Information shown Block Start
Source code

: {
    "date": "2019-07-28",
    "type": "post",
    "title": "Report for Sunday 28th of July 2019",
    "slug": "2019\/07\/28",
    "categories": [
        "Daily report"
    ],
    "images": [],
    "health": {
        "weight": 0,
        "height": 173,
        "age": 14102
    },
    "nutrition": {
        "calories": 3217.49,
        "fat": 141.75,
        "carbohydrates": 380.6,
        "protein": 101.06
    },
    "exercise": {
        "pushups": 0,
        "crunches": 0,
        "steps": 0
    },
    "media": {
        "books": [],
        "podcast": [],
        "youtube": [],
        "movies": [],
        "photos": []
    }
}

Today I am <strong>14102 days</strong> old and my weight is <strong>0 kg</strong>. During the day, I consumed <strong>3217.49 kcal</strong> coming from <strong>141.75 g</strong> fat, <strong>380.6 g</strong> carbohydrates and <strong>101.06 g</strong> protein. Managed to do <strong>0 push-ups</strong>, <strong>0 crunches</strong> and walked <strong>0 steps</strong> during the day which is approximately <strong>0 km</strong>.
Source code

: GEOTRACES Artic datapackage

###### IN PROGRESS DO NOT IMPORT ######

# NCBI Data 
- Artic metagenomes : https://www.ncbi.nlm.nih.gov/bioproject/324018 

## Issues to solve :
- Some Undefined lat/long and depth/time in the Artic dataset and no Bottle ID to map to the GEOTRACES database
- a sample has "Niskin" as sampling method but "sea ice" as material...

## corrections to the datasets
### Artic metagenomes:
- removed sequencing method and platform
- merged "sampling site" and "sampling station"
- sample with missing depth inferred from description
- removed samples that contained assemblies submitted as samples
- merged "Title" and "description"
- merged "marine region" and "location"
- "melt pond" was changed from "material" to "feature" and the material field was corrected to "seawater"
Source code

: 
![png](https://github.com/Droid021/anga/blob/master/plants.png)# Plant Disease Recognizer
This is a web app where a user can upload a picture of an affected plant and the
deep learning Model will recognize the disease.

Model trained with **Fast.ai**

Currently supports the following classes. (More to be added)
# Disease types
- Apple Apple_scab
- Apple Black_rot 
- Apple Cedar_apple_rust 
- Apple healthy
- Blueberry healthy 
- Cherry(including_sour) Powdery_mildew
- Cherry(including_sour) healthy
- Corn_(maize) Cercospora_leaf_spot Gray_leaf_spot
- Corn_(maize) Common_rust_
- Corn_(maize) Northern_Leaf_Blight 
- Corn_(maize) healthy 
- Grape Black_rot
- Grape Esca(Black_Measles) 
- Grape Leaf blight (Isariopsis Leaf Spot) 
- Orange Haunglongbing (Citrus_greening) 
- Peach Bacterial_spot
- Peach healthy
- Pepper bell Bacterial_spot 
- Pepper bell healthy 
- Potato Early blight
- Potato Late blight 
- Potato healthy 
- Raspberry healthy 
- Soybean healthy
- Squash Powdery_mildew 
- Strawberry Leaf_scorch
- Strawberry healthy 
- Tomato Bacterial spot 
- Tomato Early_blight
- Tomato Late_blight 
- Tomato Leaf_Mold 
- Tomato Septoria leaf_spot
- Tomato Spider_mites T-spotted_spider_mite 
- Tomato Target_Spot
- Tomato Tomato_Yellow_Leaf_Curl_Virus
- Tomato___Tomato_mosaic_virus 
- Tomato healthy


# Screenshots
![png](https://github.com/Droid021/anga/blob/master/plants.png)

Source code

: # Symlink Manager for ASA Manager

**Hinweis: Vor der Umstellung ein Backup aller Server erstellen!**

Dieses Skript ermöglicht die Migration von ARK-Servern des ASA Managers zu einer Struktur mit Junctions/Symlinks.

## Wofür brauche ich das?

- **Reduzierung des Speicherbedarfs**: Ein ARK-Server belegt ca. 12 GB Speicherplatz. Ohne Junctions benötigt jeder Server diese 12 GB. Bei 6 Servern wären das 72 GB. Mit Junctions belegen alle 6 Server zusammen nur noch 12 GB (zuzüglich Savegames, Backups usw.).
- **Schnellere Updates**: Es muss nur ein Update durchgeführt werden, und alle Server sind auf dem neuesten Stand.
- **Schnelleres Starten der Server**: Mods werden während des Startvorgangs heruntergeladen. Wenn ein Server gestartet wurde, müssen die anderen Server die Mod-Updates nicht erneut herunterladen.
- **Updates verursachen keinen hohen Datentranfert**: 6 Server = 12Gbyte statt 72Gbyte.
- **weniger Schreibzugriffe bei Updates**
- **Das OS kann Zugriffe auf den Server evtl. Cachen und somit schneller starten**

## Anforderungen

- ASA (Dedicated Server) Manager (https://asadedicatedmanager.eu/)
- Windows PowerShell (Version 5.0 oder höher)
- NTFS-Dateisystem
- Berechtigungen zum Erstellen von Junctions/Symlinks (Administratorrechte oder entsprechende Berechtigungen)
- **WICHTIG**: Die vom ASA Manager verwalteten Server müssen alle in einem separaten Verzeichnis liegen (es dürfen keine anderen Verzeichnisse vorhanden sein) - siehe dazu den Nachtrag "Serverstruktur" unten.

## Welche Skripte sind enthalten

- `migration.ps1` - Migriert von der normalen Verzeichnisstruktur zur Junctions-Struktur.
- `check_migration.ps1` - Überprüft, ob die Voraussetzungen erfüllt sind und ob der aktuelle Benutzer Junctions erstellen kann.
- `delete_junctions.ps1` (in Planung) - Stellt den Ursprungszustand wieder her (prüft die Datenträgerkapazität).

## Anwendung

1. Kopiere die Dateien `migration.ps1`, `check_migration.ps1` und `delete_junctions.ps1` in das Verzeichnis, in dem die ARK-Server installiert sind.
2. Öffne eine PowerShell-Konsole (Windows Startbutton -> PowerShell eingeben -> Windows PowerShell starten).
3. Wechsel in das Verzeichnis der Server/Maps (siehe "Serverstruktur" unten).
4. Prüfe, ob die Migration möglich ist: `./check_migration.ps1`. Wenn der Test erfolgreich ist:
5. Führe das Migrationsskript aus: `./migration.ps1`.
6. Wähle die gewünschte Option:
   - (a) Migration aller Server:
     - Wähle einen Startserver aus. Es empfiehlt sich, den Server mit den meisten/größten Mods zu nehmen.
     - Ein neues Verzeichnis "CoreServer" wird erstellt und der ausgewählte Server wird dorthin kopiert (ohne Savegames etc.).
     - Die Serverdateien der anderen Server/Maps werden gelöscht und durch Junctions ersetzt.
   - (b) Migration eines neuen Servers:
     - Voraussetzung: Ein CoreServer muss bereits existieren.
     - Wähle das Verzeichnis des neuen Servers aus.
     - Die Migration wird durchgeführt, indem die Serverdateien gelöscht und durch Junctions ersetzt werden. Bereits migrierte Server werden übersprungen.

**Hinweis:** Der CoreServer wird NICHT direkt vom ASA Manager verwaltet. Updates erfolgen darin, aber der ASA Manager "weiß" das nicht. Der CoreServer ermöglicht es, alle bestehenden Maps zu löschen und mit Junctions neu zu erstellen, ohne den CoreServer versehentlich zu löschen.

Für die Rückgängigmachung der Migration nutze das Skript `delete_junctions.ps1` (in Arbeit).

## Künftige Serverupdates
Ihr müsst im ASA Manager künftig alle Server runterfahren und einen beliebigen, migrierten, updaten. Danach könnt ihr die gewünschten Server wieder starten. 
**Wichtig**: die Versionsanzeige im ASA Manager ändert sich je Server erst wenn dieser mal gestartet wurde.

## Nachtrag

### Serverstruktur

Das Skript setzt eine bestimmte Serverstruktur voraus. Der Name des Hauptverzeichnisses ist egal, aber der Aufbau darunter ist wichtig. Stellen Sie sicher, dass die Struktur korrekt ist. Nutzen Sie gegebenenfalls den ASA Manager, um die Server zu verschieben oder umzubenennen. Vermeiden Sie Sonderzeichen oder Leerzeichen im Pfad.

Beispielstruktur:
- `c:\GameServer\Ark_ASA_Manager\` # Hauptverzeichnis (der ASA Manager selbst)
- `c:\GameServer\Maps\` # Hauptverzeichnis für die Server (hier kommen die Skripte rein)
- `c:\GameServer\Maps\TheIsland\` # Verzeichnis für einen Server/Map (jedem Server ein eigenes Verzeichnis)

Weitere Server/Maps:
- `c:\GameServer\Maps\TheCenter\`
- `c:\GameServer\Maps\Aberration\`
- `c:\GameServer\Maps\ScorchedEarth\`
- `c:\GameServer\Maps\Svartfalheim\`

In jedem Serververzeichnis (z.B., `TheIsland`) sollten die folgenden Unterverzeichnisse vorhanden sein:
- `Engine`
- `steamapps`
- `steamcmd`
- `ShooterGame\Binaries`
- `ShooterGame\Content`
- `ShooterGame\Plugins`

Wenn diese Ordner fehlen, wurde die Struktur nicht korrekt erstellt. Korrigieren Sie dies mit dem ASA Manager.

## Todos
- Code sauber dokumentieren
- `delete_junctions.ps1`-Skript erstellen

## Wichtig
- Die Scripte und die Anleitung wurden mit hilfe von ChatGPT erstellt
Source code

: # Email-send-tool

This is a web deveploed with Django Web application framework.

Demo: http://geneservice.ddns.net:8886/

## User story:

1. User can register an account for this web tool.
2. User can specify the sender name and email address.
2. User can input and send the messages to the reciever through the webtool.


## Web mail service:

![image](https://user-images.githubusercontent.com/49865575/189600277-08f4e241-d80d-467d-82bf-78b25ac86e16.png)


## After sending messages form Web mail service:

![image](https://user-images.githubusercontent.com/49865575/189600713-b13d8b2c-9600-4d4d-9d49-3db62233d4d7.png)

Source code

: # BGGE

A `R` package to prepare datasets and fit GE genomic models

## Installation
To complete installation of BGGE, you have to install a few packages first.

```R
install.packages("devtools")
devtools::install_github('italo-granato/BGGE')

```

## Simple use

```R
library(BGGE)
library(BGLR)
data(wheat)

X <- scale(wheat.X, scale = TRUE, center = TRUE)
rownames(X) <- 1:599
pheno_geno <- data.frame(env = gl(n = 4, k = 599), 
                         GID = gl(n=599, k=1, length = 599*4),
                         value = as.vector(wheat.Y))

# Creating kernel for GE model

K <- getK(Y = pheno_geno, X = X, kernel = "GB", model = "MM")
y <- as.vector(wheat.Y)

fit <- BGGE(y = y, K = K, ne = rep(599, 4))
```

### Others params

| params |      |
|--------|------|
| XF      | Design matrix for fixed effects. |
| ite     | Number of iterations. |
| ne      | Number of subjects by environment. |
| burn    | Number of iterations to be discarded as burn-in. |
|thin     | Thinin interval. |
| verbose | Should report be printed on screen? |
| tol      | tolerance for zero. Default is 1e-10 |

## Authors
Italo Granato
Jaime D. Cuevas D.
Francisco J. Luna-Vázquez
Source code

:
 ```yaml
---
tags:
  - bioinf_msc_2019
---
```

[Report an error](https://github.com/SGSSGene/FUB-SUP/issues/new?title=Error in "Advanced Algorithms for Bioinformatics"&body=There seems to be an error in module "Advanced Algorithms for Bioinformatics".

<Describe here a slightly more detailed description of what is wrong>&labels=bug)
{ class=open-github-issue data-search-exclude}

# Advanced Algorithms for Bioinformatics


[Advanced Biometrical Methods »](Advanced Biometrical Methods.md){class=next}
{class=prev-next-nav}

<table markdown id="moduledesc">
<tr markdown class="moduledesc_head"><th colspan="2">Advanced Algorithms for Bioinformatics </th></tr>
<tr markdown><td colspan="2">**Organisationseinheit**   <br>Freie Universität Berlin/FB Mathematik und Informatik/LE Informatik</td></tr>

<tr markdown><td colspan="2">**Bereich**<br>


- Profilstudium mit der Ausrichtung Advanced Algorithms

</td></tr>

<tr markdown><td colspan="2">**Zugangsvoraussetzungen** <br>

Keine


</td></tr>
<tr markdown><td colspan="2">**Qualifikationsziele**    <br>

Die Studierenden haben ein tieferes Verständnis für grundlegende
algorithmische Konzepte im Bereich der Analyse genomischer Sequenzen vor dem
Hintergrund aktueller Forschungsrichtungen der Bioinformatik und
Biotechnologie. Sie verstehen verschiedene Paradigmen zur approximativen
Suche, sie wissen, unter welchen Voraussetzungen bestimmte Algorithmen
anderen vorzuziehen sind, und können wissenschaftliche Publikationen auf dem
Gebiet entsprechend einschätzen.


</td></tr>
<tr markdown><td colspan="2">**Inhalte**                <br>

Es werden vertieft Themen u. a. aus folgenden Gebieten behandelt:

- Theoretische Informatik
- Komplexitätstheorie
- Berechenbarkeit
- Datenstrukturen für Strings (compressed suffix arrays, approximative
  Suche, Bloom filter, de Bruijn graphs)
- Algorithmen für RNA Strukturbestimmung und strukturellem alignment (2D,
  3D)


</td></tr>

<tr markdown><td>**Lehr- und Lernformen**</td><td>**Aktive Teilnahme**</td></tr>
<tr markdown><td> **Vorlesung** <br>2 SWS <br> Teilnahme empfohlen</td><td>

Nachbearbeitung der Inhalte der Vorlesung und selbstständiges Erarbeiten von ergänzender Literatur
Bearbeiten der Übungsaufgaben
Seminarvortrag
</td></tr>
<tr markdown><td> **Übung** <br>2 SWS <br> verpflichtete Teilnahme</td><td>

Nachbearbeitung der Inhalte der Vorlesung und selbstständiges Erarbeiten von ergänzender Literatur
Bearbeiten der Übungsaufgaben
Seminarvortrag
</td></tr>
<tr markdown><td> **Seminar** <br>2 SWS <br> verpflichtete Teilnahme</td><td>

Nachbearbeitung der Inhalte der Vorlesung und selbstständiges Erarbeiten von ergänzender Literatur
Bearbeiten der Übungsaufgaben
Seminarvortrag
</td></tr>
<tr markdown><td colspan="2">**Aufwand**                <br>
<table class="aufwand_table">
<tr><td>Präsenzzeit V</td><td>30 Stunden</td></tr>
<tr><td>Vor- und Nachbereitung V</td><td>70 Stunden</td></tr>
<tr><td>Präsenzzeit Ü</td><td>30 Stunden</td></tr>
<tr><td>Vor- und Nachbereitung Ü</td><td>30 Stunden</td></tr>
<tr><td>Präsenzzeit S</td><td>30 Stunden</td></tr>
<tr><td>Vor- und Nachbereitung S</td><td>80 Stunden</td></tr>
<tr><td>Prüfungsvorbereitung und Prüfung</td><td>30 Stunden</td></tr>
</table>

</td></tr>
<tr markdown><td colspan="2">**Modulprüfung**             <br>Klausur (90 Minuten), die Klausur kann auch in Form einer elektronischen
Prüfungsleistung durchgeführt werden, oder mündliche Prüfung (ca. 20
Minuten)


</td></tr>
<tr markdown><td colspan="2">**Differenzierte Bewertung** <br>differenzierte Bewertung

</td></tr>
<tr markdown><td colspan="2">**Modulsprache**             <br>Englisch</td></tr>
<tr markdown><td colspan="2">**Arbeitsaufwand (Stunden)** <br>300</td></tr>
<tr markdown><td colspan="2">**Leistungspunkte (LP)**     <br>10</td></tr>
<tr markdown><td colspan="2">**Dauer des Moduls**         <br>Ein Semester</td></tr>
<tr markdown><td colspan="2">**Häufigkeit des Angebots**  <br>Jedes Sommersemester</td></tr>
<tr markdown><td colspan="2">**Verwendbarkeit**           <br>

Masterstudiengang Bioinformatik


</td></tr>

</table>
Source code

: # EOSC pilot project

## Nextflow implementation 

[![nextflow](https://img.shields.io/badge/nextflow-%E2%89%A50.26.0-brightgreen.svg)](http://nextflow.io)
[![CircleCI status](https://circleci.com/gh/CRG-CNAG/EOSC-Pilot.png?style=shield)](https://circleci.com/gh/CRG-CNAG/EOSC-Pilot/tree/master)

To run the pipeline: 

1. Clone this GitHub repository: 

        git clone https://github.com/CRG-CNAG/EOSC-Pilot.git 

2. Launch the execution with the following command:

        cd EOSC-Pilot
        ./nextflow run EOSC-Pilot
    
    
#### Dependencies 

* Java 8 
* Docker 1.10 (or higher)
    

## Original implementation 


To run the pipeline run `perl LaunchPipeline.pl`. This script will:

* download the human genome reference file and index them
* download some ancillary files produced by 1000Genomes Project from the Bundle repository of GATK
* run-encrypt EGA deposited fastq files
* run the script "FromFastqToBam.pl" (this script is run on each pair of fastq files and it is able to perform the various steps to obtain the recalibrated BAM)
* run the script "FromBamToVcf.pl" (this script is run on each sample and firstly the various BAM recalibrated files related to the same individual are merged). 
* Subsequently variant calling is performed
Information shown Block End
● **Task brief**: Where does the string "PowerShell" appear in the records above? Show every line that holds it.

● **Result below**:
- Windows PowerShell (Version 5.0 oder höher)
2. Öffne eine PowerShell-Konsole (Windows Startbutton -> PowerShell eingeben -> Windows PowerShell starten).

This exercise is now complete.